At Children’s Health, doctors work alongside other healthcare professionals in neurology and rehabilitation to diagnose and treat children with MS. The institution is the seventh-largest pediatric healthcare provider in the U.S. and the leading system for children’s health needs in North Texas, with a full range of health services, from wellness and primary care to critical and specialty care.
“Children’s Health is honored to be recognized among the few pediatric MS centers in the country that can deliver the comprehensive care these patients so often require,” Benjamin Greenberg, MD, MHS, CRND, a neurologist, associate professor, and Cain Denius Scholar in Mobility Disorders at UT Southwestern Medical Center, said in a press release. “Each member of our multi-disciplinary team plays a key role in helping us provide quality care, elevating our mission to make life better for MS patients.”

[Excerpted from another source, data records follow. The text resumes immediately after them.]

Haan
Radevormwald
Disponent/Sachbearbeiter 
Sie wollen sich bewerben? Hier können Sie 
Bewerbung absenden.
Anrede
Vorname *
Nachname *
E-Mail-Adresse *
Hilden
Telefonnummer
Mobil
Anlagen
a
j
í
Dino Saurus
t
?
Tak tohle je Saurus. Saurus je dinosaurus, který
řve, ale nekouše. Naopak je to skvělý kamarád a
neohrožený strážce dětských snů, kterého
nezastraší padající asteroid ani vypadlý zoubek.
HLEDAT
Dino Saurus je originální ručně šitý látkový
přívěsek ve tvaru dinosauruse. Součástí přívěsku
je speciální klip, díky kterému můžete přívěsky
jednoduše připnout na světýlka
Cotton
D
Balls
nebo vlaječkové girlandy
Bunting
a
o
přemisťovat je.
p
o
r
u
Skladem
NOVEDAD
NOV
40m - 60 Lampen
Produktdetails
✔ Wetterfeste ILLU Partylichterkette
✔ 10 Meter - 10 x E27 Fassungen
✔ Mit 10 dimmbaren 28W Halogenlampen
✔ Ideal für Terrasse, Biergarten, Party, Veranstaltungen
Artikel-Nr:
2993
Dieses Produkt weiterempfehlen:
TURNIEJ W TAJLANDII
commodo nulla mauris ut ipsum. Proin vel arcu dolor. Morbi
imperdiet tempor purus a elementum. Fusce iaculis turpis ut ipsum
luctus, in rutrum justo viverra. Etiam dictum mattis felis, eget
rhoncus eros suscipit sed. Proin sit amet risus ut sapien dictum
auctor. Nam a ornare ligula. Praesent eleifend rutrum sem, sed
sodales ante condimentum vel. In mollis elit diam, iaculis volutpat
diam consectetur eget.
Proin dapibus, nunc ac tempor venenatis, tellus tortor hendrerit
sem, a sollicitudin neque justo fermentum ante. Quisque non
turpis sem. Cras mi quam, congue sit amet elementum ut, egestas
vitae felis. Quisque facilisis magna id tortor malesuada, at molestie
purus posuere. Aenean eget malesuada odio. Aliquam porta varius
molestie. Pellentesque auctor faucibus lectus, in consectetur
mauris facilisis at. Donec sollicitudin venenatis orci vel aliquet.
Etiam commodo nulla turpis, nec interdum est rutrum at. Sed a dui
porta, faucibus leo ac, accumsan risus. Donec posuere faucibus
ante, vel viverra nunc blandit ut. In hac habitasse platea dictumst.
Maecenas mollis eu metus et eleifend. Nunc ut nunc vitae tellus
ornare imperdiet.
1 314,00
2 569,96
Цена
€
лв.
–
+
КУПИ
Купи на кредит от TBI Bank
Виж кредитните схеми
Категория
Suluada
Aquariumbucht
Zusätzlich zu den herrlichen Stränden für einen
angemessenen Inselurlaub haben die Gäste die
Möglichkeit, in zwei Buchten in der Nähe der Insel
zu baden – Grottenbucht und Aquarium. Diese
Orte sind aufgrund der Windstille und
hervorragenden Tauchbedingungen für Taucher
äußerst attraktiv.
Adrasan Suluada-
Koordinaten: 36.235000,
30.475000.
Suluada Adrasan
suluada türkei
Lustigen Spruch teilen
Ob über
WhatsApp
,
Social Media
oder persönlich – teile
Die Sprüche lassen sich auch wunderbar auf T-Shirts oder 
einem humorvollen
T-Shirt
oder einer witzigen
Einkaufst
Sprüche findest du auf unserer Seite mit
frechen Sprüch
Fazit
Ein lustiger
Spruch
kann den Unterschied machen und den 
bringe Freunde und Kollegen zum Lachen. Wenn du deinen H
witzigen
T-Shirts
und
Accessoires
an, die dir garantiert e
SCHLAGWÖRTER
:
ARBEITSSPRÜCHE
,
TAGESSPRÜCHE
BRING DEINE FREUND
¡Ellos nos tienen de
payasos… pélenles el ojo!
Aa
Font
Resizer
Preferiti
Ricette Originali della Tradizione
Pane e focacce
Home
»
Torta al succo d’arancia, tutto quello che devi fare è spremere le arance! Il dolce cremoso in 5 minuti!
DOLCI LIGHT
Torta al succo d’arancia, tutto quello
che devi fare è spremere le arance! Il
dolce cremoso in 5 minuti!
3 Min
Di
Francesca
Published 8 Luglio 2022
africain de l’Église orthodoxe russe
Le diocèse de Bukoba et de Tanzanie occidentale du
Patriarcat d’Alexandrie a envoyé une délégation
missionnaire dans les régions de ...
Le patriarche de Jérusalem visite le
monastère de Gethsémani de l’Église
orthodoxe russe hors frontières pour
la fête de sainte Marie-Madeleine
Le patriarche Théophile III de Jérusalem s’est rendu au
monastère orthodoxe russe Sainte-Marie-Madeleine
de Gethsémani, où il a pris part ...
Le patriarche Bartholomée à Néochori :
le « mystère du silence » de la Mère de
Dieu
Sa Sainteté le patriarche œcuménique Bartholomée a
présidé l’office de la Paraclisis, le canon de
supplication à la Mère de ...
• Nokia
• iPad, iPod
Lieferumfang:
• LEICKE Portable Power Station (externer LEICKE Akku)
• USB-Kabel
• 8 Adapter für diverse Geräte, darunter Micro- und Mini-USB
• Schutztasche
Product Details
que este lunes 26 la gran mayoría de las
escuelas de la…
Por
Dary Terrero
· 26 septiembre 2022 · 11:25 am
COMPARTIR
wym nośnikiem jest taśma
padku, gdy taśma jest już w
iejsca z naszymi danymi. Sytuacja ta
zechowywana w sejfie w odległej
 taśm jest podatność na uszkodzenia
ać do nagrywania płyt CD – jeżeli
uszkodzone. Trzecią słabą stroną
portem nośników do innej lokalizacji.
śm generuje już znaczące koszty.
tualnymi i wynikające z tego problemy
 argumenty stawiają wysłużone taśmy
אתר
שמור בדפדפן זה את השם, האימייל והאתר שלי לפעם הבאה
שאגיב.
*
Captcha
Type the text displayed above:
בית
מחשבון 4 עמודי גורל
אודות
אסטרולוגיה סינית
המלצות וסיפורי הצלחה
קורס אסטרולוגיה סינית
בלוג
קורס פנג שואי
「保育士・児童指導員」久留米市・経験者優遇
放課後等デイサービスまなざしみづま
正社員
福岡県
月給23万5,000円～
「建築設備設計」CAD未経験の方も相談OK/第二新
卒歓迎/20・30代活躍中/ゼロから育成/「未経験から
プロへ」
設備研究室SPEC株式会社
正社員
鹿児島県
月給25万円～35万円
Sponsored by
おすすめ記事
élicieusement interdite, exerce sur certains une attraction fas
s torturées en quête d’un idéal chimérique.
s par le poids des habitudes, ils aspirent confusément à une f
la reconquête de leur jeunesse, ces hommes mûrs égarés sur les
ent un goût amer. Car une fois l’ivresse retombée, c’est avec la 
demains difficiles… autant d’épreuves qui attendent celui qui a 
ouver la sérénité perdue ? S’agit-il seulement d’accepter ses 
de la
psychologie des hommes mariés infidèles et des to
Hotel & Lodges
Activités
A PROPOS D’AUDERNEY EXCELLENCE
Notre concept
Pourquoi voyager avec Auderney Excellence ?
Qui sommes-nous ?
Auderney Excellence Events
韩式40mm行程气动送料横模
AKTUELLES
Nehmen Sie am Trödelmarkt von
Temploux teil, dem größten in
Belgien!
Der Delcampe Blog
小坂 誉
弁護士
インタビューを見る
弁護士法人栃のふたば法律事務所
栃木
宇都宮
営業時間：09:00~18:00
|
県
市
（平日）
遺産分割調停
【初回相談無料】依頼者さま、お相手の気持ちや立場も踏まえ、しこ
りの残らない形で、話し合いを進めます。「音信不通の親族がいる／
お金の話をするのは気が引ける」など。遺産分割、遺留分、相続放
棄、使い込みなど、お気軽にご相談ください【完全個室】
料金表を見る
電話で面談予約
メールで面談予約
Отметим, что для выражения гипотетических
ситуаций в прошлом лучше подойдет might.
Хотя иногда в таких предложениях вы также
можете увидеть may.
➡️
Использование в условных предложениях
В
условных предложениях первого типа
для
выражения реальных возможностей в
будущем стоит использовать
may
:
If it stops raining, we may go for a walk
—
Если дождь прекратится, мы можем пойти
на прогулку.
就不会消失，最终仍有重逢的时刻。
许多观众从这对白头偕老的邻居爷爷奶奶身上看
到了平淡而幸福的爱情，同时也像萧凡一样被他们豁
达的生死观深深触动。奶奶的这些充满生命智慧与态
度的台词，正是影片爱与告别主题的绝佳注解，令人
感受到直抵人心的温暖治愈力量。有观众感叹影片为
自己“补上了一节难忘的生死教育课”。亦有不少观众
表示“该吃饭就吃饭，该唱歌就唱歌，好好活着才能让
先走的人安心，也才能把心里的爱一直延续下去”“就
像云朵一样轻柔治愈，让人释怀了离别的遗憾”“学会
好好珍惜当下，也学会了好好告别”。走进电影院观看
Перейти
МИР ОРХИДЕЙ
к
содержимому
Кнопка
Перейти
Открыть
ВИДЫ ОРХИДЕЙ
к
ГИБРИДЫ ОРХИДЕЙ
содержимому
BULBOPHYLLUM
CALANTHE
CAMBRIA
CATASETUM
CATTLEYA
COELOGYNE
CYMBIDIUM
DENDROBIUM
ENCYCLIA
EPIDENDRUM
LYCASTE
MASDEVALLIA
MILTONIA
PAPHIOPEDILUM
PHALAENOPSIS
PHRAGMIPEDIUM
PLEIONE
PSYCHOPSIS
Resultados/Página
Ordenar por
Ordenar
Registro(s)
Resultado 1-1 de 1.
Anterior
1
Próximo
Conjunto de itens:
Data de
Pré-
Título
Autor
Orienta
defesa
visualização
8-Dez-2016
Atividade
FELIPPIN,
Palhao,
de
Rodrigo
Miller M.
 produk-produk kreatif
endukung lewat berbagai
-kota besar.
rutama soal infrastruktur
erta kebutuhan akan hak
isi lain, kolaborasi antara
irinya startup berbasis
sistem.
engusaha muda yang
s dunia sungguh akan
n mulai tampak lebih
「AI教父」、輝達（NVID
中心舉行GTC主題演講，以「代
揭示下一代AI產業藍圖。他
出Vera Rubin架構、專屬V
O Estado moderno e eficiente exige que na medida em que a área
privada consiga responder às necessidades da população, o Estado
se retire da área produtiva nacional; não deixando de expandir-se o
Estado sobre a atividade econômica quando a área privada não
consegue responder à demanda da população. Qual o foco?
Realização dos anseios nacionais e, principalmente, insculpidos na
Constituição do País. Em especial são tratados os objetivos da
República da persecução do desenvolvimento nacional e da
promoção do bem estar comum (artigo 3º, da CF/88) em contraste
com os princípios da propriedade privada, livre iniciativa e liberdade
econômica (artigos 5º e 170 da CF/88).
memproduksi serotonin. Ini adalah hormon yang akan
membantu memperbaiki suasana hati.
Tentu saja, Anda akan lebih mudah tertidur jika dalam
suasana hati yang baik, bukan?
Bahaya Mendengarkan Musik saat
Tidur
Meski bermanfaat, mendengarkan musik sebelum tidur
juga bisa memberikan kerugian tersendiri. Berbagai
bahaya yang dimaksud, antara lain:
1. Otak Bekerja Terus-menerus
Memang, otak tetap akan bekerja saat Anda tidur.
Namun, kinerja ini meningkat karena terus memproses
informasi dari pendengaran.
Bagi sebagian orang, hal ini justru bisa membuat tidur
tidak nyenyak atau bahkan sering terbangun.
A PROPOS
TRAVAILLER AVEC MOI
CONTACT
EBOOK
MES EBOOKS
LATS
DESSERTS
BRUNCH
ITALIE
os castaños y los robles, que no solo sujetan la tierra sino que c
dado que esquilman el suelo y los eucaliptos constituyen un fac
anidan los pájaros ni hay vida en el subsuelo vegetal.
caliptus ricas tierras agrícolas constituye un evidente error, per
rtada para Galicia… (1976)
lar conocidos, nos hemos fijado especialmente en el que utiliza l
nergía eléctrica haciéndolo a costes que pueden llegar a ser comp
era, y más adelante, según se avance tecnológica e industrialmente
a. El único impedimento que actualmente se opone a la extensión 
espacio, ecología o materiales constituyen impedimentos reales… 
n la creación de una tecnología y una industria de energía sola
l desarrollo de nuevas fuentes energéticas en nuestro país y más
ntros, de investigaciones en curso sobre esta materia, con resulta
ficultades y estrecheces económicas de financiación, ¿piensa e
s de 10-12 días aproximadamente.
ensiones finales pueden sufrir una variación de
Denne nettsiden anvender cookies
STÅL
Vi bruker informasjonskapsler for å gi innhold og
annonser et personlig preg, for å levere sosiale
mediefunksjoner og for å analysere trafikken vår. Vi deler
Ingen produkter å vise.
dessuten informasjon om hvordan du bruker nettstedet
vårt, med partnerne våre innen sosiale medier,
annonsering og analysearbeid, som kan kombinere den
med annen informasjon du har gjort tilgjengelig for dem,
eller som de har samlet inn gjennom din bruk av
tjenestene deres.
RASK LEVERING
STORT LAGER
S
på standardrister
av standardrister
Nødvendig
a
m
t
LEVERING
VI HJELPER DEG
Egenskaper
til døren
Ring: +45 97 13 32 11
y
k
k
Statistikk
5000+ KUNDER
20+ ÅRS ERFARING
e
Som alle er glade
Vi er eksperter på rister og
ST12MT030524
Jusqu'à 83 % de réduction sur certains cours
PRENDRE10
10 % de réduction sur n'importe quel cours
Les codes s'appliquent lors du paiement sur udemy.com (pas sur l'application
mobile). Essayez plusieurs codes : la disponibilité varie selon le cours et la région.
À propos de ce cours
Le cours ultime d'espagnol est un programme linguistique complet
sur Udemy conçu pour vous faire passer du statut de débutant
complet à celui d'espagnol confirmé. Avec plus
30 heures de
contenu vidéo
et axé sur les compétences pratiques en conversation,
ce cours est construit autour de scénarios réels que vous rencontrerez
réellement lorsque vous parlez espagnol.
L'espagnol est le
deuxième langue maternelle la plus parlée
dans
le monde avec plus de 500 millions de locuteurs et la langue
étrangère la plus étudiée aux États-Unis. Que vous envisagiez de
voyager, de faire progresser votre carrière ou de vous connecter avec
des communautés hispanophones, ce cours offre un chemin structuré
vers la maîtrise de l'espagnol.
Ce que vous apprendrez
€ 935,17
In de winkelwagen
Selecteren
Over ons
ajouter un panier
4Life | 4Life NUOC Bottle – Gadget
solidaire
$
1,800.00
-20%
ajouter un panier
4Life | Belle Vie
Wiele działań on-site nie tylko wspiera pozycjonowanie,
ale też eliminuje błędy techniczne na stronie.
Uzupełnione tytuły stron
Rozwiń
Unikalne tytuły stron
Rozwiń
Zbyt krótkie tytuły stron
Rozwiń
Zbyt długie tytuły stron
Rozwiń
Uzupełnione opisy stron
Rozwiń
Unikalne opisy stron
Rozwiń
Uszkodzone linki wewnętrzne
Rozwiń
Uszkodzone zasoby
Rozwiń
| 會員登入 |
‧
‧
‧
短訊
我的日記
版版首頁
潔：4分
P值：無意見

Children’s Health will be officially awarded its certificate on March 23, with the co-directors of its Pediatric Demyelinating Disease Program, Dr. Greenberg and Lana Harder, PhD, ABPP, accepting the honor.
MS is a disabling disease that affects the brain and spinal cord. Early MS symptoms include weakness, tingling, numbness, and blurred vision. Other signs are muscle stiffness, cognitive issues, and urinary problems. Treatment can relieve MS symptoms and delay progression, but not cure or arrest the disease. Estimates indicate that, worldwide, 2.3 million people are affected by MS.